REQUIREMENT 1 |
Set down the stretch of the passage on cartograms from "The most widely" through "and mortality data.".

─── EXTRACTED TEXT

Among the earliest cartograms were nineteenth-century railroad maps deliberately distorted to make room for the names of closely spaced stations. By blatantly stretching political boundaries and rivers, these maps conveniently portrayed the sponsoring company\'s routes as less contorted and more direct than competing railways (Modelski, 1984, p. xviii). Purposeful stretching is also apparent in the maps of urban mass transit systems, which imitate the London Underground map devised by Harry Beck in 1933. By reducing map scale in the suburbs, where routes diverge and stations are more widely separated, Beck found room for greater detail in the inner city, where stations are more closely spaced and converging routes have complex connections. In a similar vein, the enlargement of very small areal units on a \'visibility base map\' can promote the accurate decoding of all symbols on a choropleth map (Monmonier, 1993, pp. 178-80).
The most widely used cartogram is the \'value-by-area cartogram\', on which the size of each areal unit represents its population or relative importance. As a base map for choropleth symbolization, the value-by-area cartogram avoids the misinterpretation that can occur when the dark or light tones of large but relatively unimportant areal units with extraordinarily high or low rates overshadow the symbols of smaller but markedly more important areal units. A classic example is the electoral cartogram, which provides a more reliable cartographic portrait of national elections than conventional maps, easily dominated by rural trends. By adjusting for geographic variation in population density, the \'demographic base map\' often affords a clearer, more meaningful view of political, economic and mortality data.
Early value-by-area cartograms were so geographically crude that Erwin Raisz (1934), a prominent advocate, chose not to call them maps. As implied by the title of his seminal article, \'The rectangular statistical cartogram\', Raisz drew all areal units — the 48 conterminous United States — as rectangles that abutted along vertical and horizontal boundaries. With few visual cues, the map-reader eager to find a specific state or identify a particular rectangle had to rely on abbreviated names, relative position (interior or periphery) and neighbours.
As Tobler (1963) later pointed out, the value-by-area cartogram is a graphic-geometric problem with many mathematical-computational solutions not constrained by horizontal and vertical lines. Although some solutions are more visually pleasing than others, a multiplicity of areal units and wide variation in density can easily thwart a visually pleasing result (see examples in Tobler, 1973). Because of difficulties in finding aesthetically satisfying computational solutions, map authors eager for a cartogram base map typically have adopted an iterative, largely manual trial-and-error strategy of preserving the readily identifiable caricatures of key areal units wherever possible (Dent, 1972; Eastman et al., 1981).
The cartograms of Raisz and Tobler are contiguous area cartograms in which areal units sharing a common boundary are not allowed to separate. A markedly different approach, the noncontiguous area cartogram, preserves shape by freezing the areal unit with the largest density and allowing the perimeters of other areas to contract inward by reducing scale (Olson, 1976; Jackel, 1997). Easily programmed for a computer, the noncontiguous area cartogram can yield an aesthetically awkward solution in which numerous tiny, scarcely identifiable icons surround a few large, easily recognized shapes. Although moving distant area symbols together can provide a more efficient use of the space, abbreviations might be needed to identify areas lacking a distinct shape or detached from a better-known neighbour. Even so, area cartograms with widely separated icons or badly distorted shapes might be useful if the map author supplements the display with a more familiar reference map.

──────
─── ITEMS

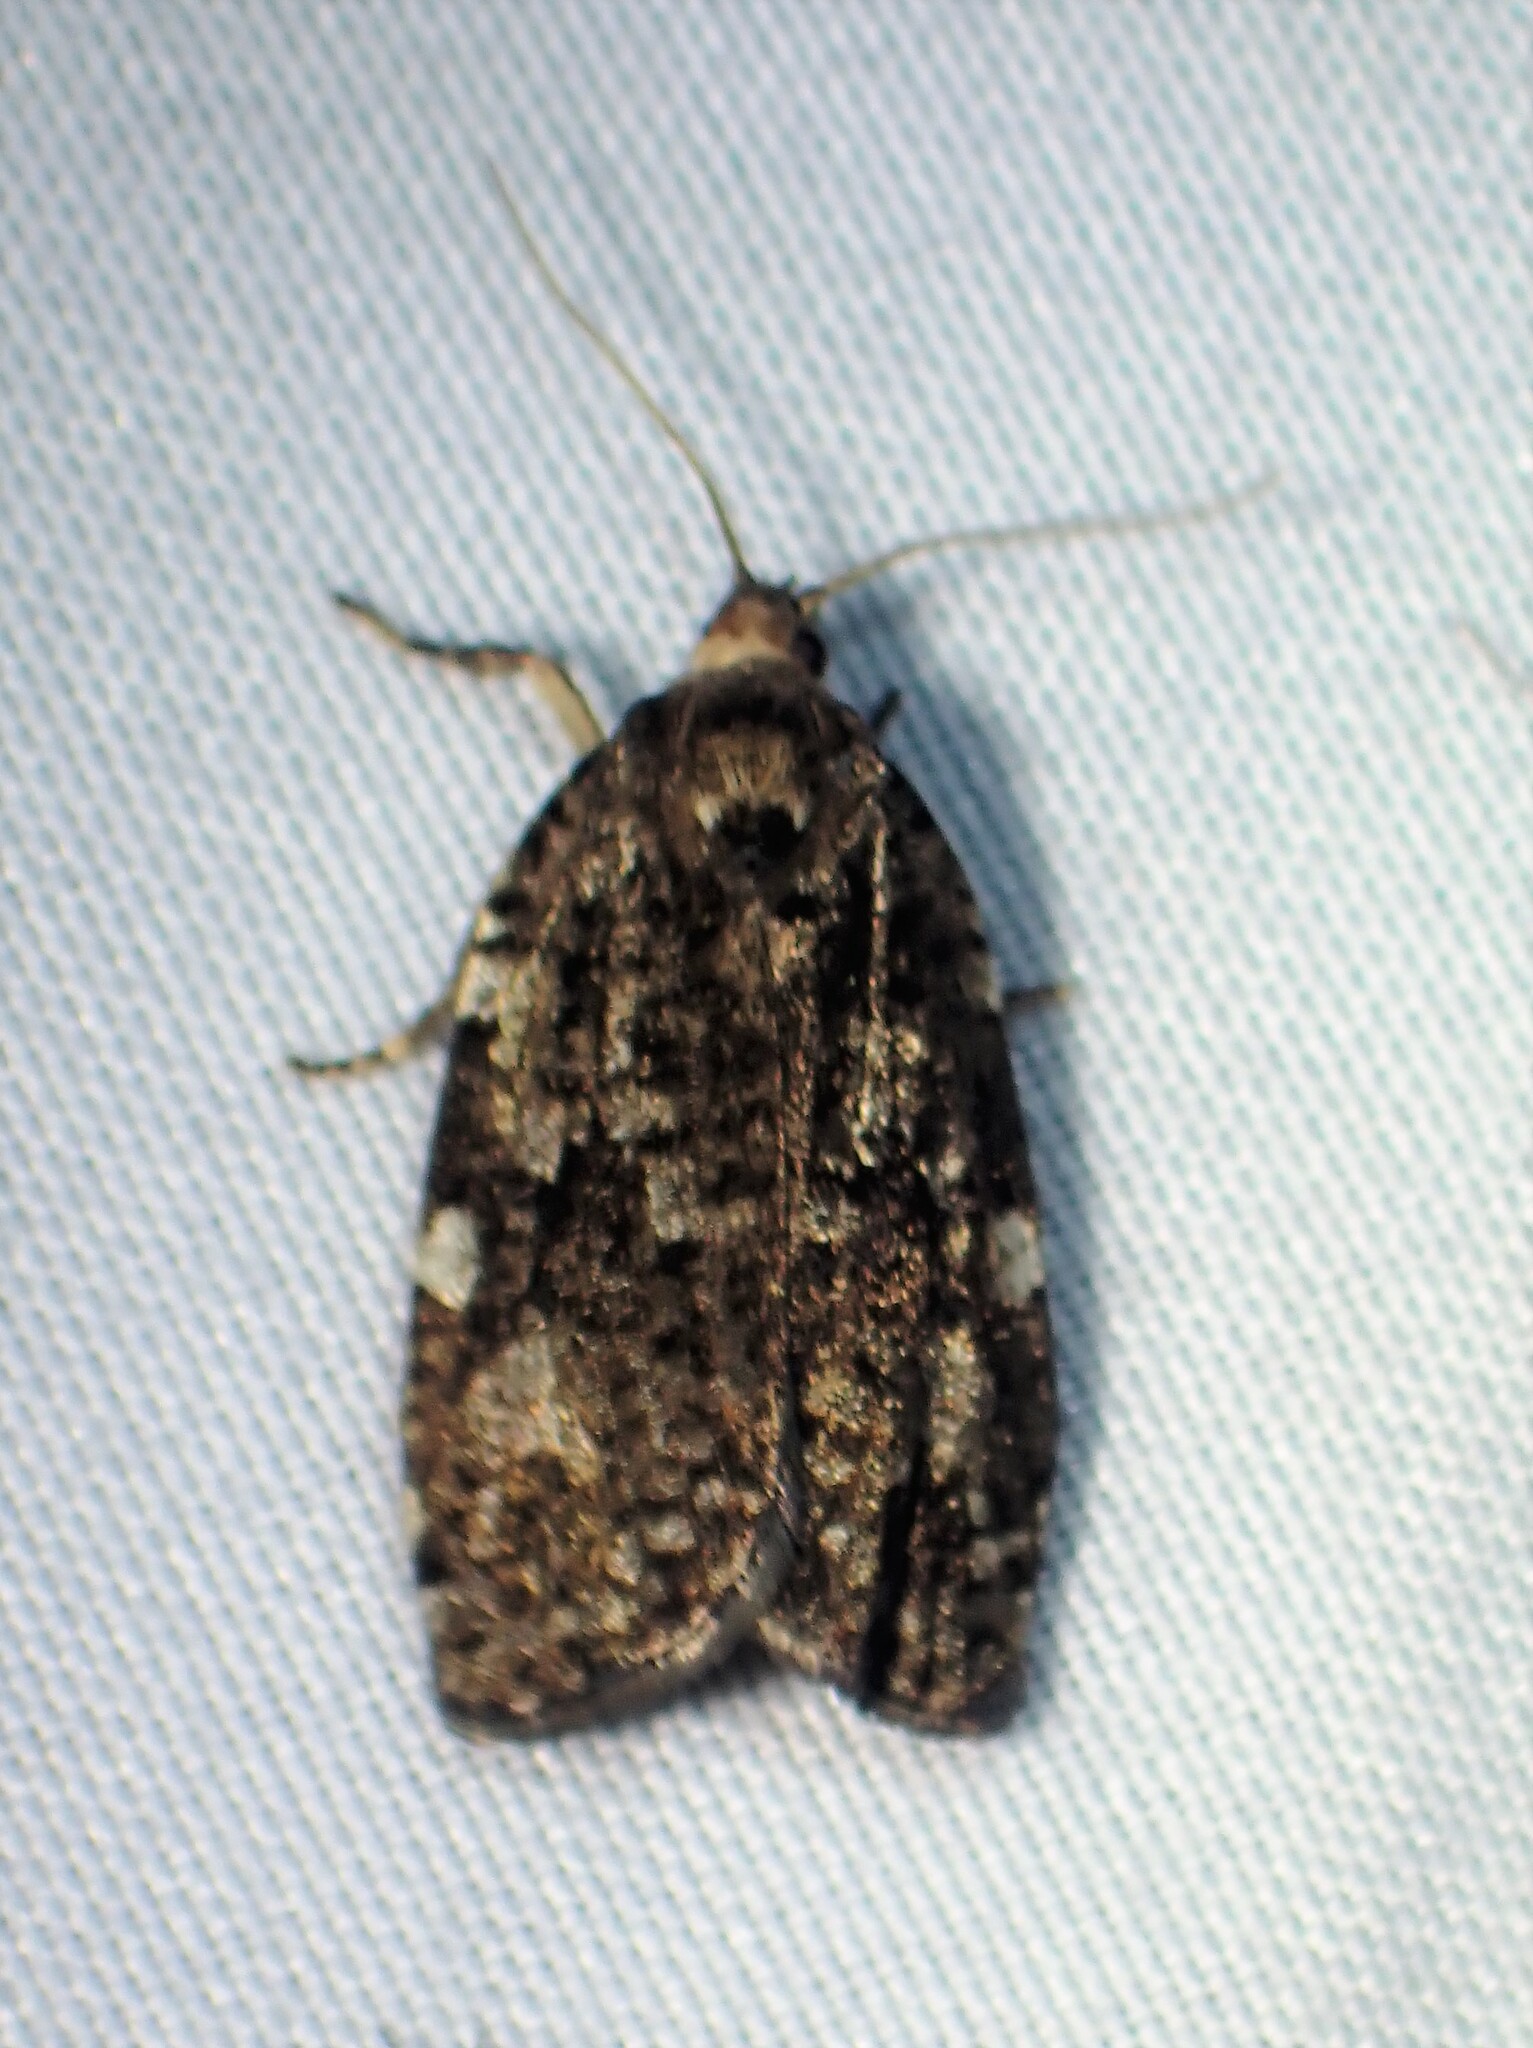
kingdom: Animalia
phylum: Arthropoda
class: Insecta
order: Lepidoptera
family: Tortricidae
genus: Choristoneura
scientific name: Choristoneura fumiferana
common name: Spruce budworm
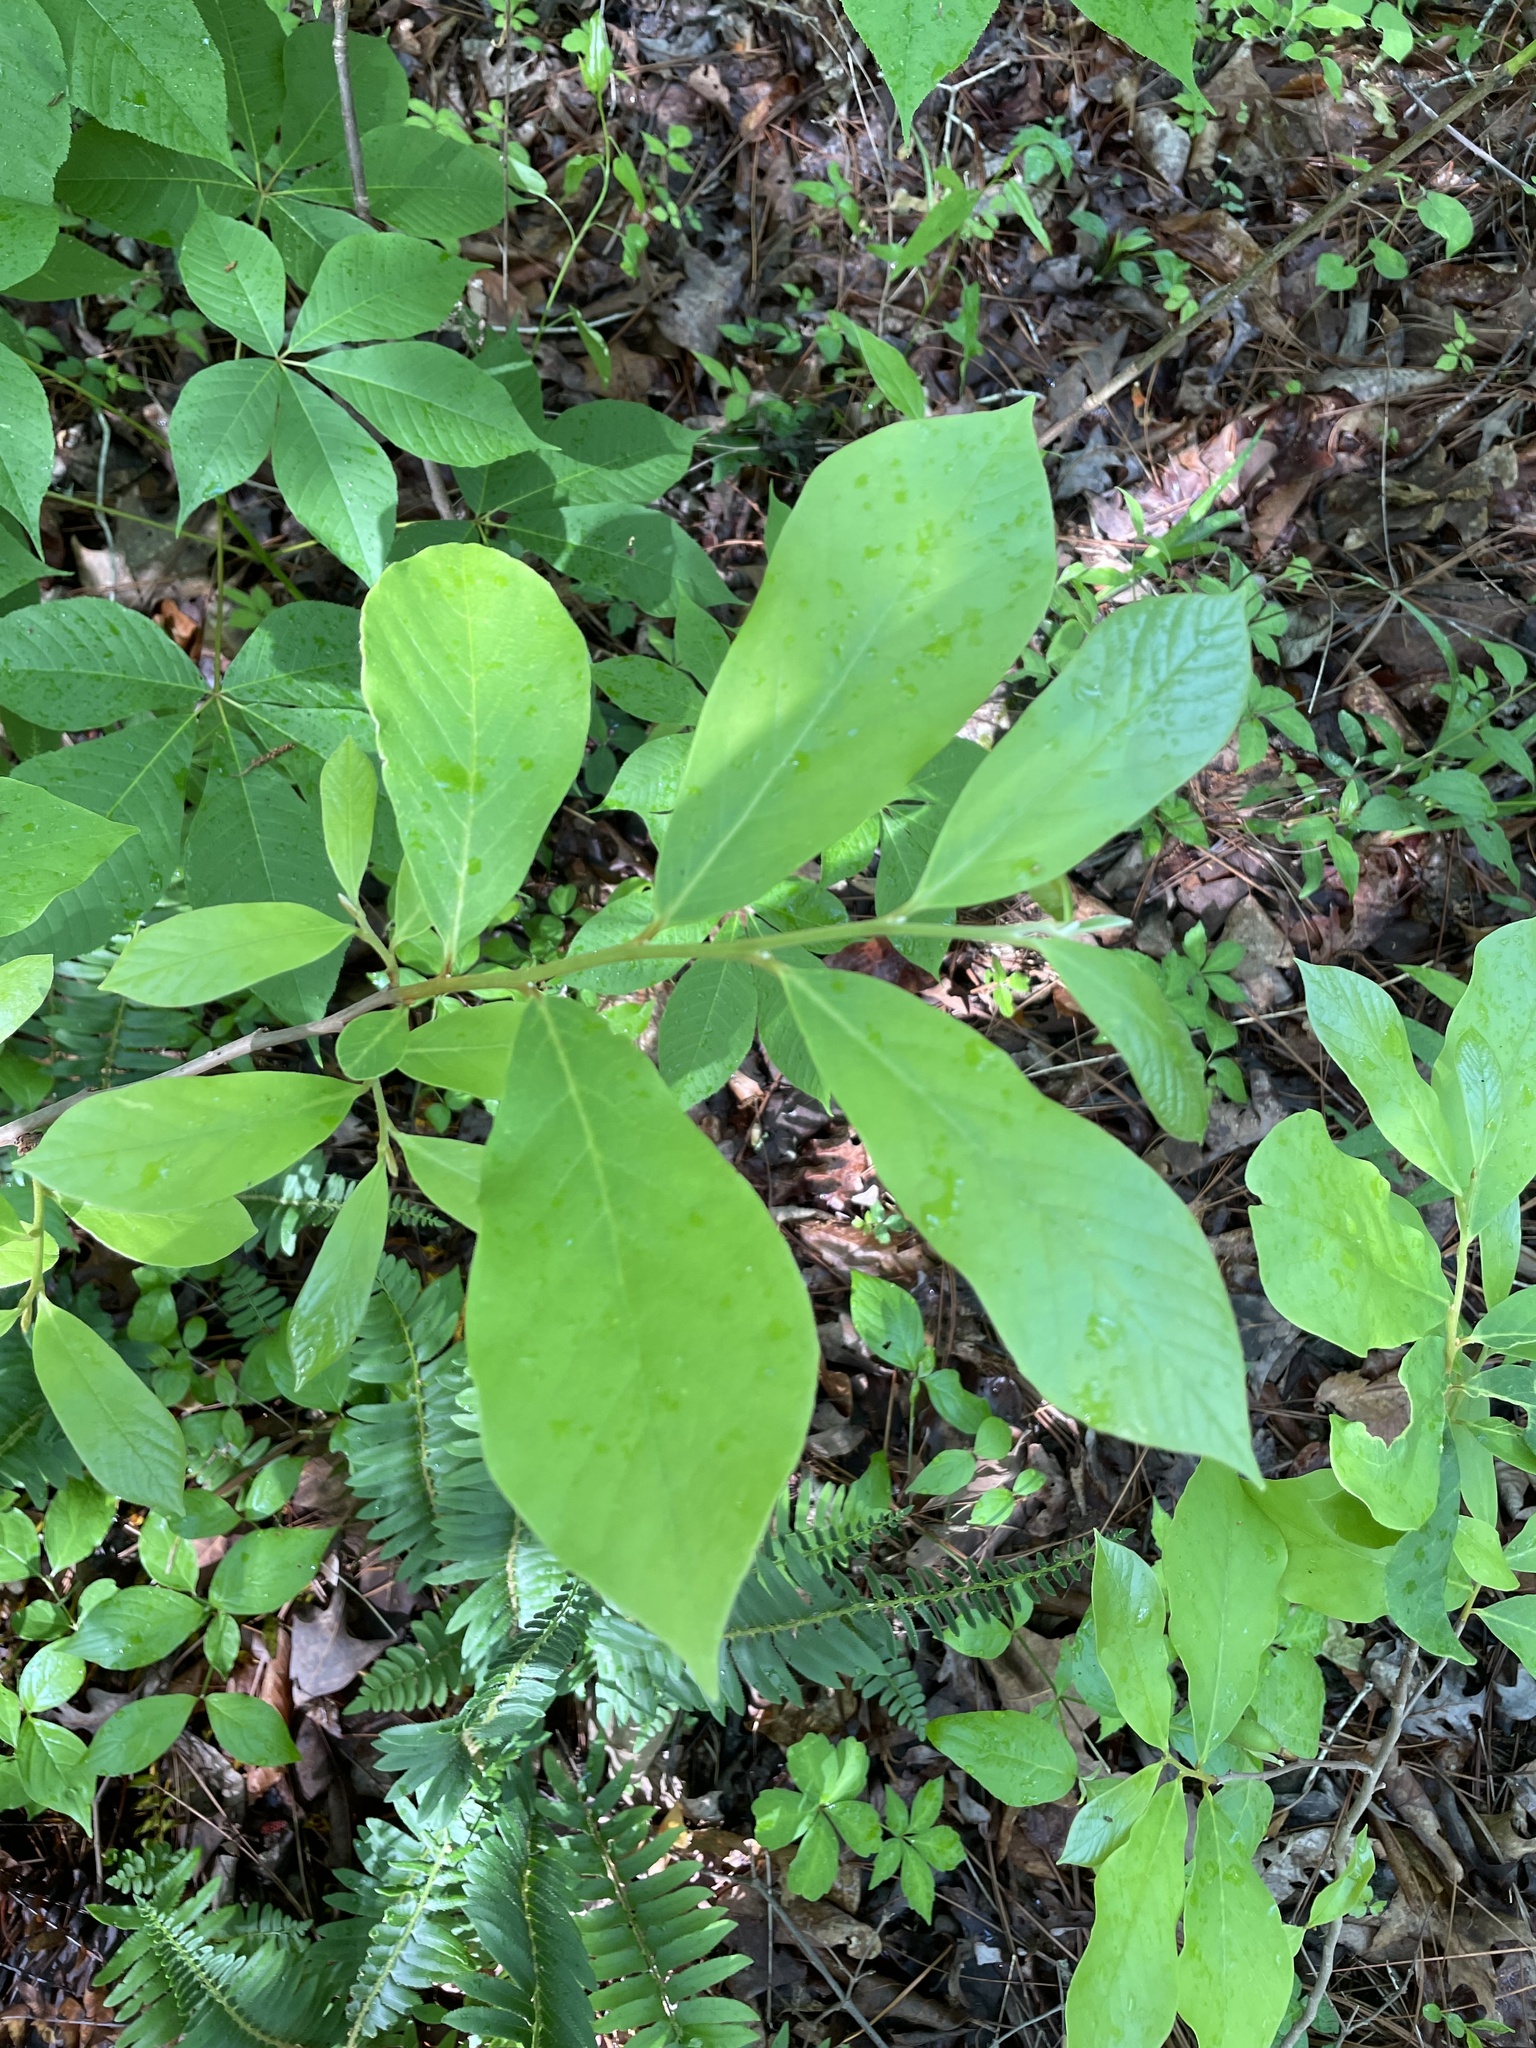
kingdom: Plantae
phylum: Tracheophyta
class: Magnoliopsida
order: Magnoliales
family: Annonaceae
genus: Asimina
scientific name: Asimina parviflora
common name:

──────

REQUIREMENT 2 |
Output the lines of the rows from the one containing "scientific name: Choristoneura fumiferana" through the end of the rows as a Markdown table with the columns "No." and "Line". Number each line, omit blank lines, and leave the pictures out.

COMPLETE RESPONSE 1 |
The most widely used cartogram is the \'value-by-area cartogram\', on which the size of each areal unit represents its population or relative importance. As a base map for choropleth symbolization, the value-by-area cartogram avoids the misinterpretation that can occur when the dark or light tones of large but relatively unimportant areal units with extraordinarily high or low rates overshadow the symbols of smaller but markedly more important areal units. A classic example is the electoral cartogram, which provides a more reliable cartographic portrait of national elections than conventional maps, easily dominated by rural trends. By adjusting for geographic variation in population density, the \'demographic base map\' often affords a clearer, more meaningful view of political, economic and mortality data.

COMPLETE RESPONSE 2 |
| No. | Line |
|---|---|
| 1 | scientific name: Choristoneura fumiferana |
| 2 | common name: Spruce budworm |
| 3 | kingdom: Plantae |
| 4 | phylum: Tracheophyta |
| 5 | class: Magnoliopsida |
| 6 | order: Magnoliales |
| 7 | family: Annonaceae |
| 8 | genus: Asimina |
| 9 | scientific name: Asimina parviflora |
| 10 | common name: |